The development of a so-called quantum internet may have just seen a significant breakthrough, experts have declared. 

Research from a team Simon Fraser University in British Columbia, Canada published in the scientific journal Nature provides proof of principle that T centers, a specific luminescent defect in silicon, can provide a ‘photonic link’ between qubits (quantum computing's counterpart to the binary digit or bit of classical computing).

As successfully harnessing quantum technology would benefit from communications technology that enables these qubits to link together at scale, this could be a huge step forward.

What does this all mean?

If the research is to be believed, these "T centers" have the advantage of emitting light at the same wavelength that today’s metropolitan fiber communications and telecom networking equipment utilize.
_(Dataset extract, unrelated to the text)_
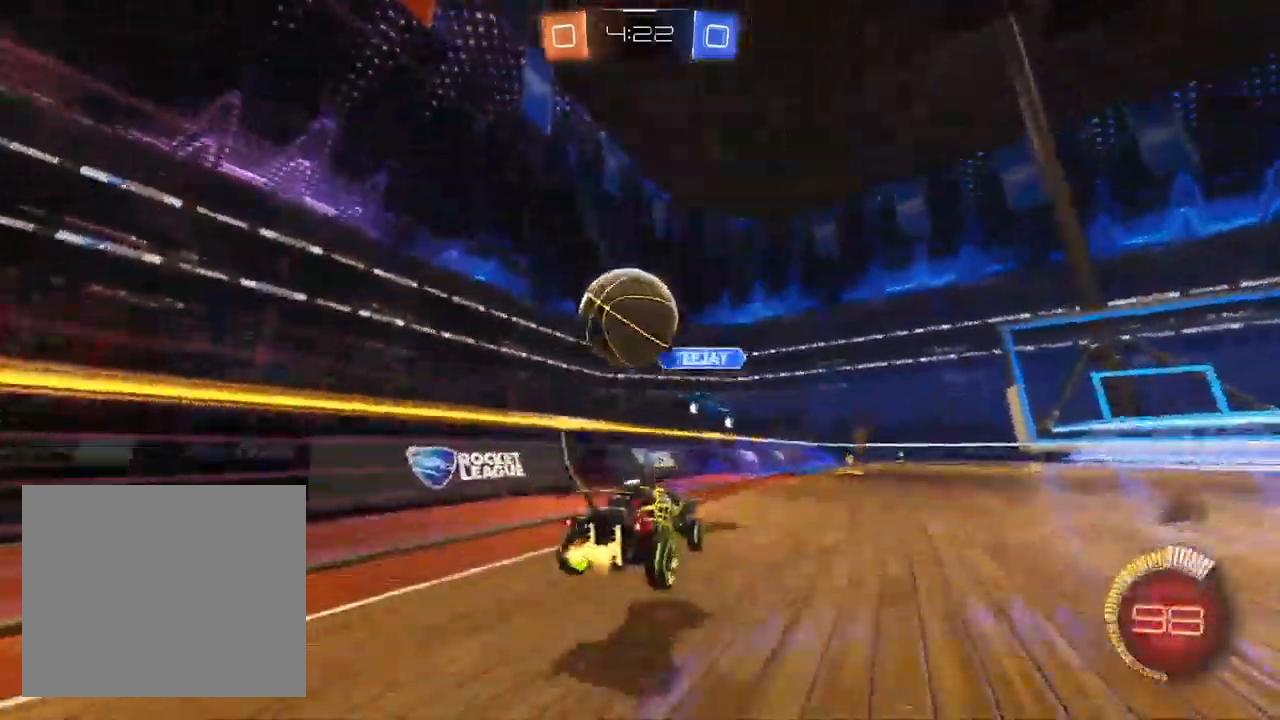
{"dt_ms": 500, "buttons": ["L1", "R2"], "left_stick": "center", "right_stick": "center", "events": [[217, "left_stick", "up"], [383, "left_stick", "center"], [417, "L1", "down"]]}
So according to Stephanie Simmons, Canada Research Chair in Silicon Quantum Technologies this means you could "build quantum processors that inherently communicate with other processors" and “when your silicon qubit can communicate by emitting photons (light) in the same band used in data centres and fiber networks, you get these same benefits for connecting the millions of qubits needed for quantum computing”.

Allowing quantum computing to use the existing communications technology already being utilized at a massive scale in world of traditional silicon computing could be a huge step for the emerging technology.

This isn't the only announcement in recent weeks that implies the worlds of quantum and classical computing could be shifting closer together. 

Dubbed Nvidia Quantum Optimized Device Architecture, or QODA for short, Nvidia has announced a new platform it says aims to make quantum computing more accessible by creating a coherent hybrid quantum-classical programming model.

Users working on HPC and AI projects will apparently be able to use the platform to add quantum computing to existing applications, using both current quantum processors, as well as simulated future quantum machines.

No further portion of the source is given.